• _How to complete this task_
From the records below, return every line containing the word "lines".

(Task input Opens)

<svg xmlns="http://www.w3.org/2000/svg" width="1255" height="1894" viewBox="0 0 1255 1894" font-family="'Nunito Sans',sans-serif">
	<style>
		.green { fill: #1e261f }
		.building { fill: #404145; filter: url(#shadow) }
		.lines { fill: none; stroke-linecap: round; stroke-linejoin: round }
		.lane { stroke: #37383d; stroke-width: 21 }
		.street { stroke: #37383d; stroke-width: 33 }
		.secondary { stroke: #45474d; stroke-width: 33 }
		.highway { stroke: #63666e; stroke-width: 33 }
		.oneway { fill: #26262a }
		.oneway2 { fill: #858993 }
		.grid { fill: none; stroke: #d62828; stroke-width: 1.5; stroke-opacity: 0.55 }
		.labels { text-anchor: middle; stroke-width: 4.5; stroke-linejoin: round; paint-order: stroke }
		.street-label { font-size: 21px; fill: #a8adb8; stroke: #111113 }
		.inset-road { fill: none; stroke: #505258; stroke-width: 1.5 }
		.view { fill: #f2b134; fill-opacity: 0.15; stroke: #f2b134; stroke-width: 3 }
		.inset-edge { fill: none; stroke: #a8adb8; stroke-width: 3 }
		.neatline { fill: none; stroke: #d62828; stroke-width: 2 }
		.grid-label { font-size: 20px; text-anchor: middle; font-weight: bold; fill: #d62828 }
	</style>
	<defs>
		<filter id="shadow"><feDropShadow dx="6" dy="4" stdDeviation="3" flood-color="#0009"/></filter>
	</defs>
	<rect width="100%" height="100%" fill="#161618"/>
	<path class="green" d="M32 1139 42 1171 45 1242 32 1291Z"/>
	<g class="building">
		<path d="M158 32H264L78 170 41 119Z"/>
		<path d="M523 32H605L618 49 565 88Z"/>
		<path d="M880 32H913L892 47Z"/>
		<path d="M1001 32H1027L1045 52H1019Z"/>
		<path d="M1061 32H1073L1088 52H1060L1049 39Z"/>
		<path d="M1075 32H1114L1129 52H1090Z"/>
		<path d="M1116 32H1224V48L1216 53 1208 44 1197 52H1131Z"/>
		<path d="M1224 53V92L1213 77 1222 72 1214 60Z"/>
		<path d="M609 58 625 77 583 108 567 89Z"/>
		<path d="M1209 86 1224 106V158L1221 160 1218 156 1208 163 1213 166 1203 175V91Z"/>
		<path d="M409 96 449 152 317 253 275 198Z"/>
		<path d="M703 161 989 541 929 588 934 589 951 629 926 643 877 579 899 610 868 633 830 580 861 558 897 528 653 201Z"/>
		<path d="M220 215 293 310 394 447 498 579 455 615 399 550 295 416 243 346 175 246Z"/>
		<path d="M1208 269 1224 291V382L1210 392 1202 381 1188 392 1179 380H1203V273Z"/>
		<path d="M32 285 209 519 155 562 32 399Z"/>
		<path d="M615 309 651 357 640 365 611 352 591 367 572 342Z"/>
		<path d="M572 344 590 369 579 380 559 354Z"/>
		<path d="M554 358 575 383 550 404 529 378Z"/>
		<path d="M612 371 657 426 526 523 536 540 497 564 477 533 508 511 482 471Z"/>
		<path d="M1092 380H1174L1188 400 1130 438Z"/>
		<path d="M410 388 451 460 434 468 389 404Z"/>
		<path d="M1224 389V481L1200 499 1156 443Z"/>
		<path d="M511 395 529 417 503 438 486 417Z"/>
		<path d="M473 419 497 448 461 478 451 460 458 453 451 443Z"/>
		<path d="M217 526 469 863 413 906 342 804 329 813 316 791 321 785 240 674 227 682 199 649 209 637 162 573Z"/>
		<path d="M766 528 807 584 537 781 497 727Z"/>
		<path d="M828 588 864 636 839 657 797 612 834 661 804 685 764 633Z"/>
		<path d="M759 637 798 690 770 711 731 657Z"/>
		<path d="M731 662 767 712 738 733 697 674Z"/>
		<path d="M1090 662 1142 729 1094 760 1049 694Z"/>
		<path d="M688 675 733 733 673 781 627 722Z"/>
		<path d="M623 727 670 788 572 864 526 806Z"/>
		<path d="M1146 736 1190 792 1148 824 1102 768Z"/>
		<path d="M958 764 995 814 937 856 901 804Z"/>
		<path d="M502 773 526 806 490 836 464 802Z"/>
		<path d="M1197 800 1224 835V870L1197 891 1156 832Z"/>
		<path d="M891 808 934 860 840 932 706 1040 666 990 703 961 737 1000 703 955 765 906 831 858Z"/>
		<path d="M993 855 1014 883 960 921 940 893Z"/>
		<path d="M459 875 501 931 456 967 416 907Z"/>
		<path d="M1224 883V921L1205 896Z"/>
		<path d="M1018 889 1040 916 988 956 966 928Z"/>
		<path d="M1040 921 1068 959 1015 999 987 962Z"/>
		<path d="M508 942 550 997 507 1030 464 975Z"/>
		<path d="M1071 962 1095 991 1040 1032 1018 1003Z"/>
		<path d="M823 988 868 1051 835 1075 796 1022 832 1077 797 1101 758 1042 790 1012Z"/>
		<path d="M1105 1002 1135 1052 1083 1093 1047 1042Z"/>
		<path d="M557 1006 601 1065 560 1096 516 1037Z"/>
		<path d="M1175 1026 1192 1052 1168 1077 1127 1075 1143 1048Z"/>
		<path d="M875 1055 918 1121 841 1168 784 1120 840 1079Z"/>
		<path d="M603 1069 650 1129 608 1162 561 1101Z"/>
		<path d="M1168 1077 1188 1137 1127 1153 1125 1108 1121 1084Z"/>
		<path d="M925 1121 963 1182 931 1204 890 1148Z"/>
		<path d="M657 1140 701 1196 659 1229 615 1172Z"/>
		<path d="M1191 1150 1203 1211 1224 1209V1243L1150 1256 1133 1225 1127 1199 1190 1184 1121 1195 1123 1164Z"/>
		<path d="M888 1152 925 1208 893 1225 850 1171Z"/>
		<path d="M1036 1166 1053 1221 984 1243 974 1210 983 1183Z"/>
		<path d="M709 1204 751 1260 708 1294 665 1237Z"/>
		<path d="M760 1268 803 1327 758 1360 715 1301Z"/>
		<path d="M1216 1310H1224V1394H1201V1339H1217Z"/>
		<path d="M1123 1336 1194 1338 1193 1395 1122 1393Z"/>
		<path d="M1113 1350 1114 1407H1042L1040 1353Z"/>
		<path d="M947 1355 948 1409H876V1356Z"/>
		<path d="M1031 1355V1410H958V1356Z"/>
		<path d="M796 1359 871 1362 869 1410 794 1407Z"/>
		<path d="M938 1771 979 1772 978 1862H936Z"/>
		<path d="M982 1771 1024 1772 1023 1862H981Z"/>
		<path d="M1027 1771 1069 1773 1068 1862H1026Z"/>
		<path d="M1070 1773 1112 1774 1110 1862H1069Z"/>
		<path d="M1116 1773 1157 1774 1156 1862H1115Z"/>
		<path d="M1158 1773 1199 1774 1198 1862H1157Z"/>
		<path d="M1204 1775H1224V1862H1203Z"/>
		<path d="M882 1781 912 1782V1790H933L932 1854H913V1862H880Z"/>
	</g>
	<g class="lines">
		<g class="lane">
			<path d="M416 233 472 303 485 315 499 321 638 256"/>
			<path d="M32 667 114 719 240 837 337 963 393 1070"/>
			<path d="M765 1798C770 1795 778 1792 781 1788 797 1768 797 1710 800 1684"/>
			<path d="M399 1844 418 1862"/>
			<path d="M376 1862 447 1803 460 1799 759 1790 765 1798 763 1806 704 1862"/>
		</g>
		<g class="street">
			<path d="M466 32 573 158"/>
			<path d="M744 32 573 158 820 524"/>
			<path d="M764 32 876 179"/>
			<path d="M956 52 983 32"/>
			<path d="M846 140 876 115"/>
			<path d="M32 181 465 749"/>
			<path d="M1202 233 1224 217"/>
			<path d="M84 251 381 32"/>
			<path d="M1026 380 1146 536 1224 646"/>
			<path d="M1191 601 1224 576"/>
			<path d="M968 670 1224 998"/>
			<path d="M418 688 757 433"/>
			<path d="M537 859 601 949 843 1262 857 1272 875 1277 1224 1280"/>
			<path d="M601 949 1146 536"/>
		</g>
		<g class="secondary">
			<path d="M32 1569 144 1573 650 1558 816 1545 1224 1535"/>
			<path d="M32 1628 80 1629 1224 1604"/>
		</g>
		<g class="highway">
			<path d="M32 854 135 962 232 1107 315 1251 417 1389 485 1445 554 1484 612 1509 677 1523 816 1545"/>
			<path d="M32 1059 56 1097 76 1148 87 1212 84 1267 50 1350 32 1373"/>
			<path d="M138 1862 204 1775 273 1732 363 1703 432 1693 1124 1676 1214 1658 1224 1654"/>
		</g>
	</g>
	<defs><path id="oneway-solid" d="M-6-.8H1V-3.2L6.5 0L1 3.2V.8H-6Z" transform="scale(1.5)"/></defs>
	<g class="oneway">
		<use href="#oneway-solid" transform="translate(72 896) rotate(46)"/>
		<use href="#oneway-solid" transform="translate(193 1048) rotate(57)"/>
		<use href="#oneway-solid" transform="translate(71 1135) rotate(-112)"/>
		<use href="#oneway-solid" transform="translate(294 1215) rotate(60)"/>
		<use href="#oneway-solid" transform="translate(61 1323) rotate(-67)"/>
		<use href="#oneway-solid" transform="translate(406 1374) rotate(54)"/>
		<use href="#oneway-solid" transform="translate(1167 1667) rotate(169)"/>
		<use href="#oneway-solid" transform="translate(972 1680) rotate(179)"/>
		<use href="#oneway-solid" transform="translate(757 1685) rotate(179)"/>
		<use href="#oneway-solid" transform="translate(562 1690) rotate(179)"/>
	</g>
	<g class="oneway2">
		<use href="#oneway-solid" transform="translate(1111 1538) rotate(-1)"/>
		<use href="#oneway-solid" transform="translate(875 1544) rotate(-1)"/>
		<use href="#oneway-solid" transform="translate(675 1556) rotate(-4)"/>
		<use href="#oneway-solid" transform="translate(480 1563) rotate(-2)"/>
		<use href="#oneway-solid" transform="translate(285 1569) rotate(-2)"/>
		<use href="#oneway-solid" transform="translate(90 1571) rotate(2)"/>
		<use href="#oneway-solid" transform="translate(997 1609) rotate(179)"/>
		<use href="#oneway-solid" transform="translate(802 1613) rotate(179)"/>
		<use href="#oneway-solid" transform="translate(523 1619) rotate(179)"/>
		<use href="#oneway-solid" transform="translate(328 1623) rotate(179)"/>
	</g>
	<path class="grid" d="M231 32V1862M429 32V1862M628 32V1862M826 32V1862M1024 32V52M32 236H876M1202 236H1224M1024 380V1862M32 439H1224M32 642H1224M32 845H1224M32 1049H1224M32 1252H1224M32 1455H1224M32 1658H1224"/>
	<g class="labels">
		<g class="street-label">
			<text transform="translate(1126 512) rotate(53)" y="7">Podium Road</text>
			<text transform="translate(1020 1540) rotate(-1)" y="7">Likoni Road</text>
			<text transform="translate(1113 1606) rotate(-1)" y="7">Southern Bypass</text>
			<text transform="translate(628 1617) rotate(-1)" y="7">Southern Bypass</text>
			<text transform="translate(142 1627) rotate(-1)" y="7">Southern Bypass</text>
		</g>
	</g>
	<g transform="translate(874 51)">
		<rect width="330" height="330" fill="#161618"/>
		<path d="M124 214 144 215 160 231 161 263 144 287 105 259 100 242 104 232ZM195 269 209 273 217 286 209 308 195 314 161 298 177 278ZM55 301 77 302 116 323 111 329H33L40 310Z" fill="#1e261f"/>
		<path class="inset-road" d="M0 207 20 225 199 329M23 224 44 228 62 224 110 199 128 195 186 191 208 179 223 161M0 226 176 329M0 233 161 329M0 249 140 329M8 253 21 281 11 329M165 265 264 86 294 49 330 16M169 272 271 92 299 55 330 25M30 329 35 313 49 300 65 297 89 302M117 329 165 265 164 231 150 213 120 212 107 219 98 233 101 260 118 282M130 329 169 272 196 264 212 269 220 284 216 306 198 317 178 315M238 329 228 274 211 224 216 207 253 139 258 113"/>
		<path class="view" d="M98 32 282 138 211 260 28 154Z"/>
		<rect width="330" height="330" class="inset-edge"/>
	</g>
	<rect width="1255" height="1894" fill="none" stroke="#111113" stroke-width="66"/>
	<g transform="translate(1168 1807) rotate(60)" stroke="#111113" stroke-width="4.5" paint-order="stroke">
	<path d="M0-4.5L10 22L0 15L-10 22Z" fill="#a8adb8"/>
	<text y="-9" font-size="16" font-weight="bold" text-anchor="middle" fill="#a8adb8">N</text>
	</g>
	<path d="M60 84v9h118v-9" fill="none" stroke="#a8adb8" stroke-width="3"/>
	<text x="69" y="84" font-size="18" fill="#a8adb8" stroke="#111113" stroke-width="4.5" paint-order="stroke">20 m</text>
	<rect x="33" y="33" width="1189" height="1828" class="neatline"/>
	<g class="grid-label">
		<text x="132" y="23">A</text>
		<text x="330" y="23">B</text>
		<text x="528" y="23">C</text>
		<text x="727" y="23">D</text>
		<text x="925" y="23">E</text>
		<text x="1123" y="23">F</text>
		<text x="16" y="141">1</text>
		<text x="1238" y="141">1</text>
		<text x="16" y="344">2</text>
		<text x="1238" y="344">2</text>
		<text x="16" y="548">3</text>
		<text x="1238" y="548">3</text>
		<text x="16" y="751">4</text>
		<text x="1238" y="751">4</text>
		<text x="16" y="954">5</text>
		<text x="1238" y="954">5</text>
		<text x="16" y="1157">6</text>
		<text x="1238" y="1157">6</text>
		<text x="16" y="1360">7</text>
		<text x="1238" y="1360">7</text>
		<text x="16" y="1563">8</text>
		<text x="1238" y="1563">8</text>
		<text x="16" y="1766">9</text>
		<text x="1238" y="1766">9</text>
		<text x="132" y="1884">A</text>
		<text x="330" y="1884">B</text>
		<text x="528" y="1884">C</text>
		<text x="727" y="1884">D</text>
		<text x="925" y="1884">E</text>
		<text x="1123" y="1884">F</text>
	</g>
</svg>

(Task input Closes)

• _Result for this exercise_
		.lines { fill: none; stroke-linecap: round; stroke-linejoin: round }
	<g class="lines">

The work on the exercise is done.